How do you assess the prevailing global macroeconomic situation?
The situation has not markedly improved since the beginning of the year. While liquidity always helps take ones eyes off the fundamentals, be assured we will return to fundamentals.

What about India?
The one big negative investors are choosing to ignore is the rising price of oil, which in the past, has pulled down growth for developed markets, as any extra consumer disposable income is eaten away by higher petrol prices.

Thus, the same optimism we witnessed in early 2011 with respect to developed economies (i.e. the US) showing strong recovery, may well be dashed. In India, higher oil prices will inevitably be a headache for the Reserve Bank of India (). Also, the recent optimism that interest rates may come down (slash interest rates) much quickly may prove premature.

The other negative side-effect of liquidity has been the rise in commodity prices. Again, for India, this will either lead to higher product prices (inflationary) or companies taking a hit on margins. This may lead to further earnings’ downgrades and cap the valuation upside in the short-term.

Is there more pain in store for the markets as far as the situation in Greece and Iran is concerned?
The Greek situation has now been (hopefully) resolved. However, hard work is still needed in terms of austerity. Focus will now turn to Ireland, Portugal and Spain and how they implement their austerity programmes.

For sure, the new mantra for the euro zone has to be growth and we believe investors will start focusing on this. If the US experience is anything to go by, “money doesn’t necessarily buy you growth”.

So, it will be how business views the recent moves by the finance leaders of Europe and, more importantly, if they have confidence in the euro leaders to believe “growth” will happen. The next quarter will be critical from this standpoint.

The liquidity gush has seen most equity markets, especially India, do well in 2012. Have we run up ahead of fundamentals? How do we compare with other emerging market peers in terms of valuations?
Around $4 billion of foreign institutional funds have flowed into India (year-to-date) and the market is now looking fairly valued, both to its own historic price-to-earnings ratios and to other emerging markets.
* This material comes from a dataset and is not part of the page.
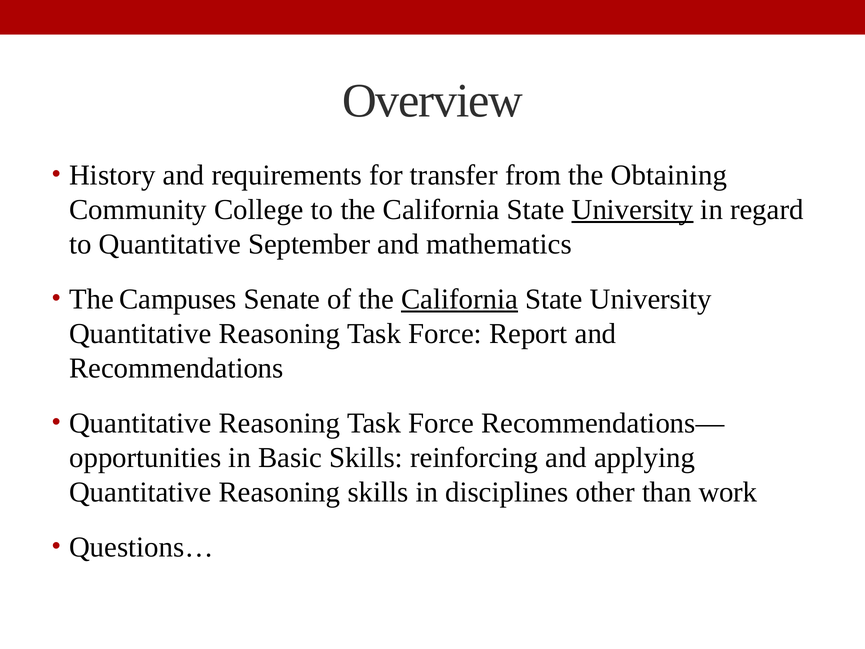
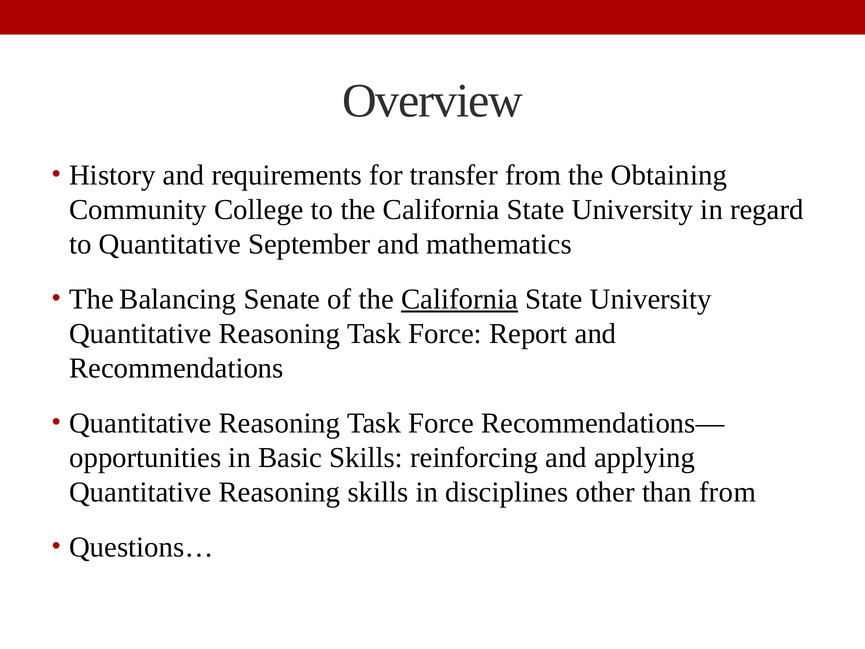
University at (632, 210) underline: present -> none
Campuses: Campuses -> Balancing
than work: work -> from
This liquidity rush has, without doubt, changed India Inc’s body language to a more positive outlook and the government is playing its role by focusing on the problems in the power sector. Throw in the expectations of a stronger government after the local elections and the RBI reducing interest rates, and it could be argued that the fundamentals for India are rapidly ticking higher.

We are cautiously optimistic and feel there are still headwinds out there that could quickly turn the sentiment around. We feel, in the short-term the market has probably run ahead of itself.
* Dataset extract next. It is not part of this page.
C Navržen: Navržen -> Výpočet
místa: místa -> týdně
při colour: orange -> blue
How are you positioning your clients from this level onwards? Any stock/sector/theme where you still find value from a medium-term perspective?
Over the next one year, we are positive on interest rate-sensitive sectors though we would wait for any pullback before adding to portfolios. Media is of particular interest and we remain bullish that the structural changes taking place in the sector will lead to growth as well as mergers and acquisitions as consolidation takes hold.

We would not be chasing the infrastructure and power sectors until greater clarity emerges from the government. This may be a conservative view but given how difficult it would be to fix all the problems at one go, the market may be disappointed.

What are your expectations from the Union Budget 2012?
We hope it is not too populist as fiscal deficit remains a huge concern for foreign investors. A more balanced outcome towards fiscal restraint would be a welcome move.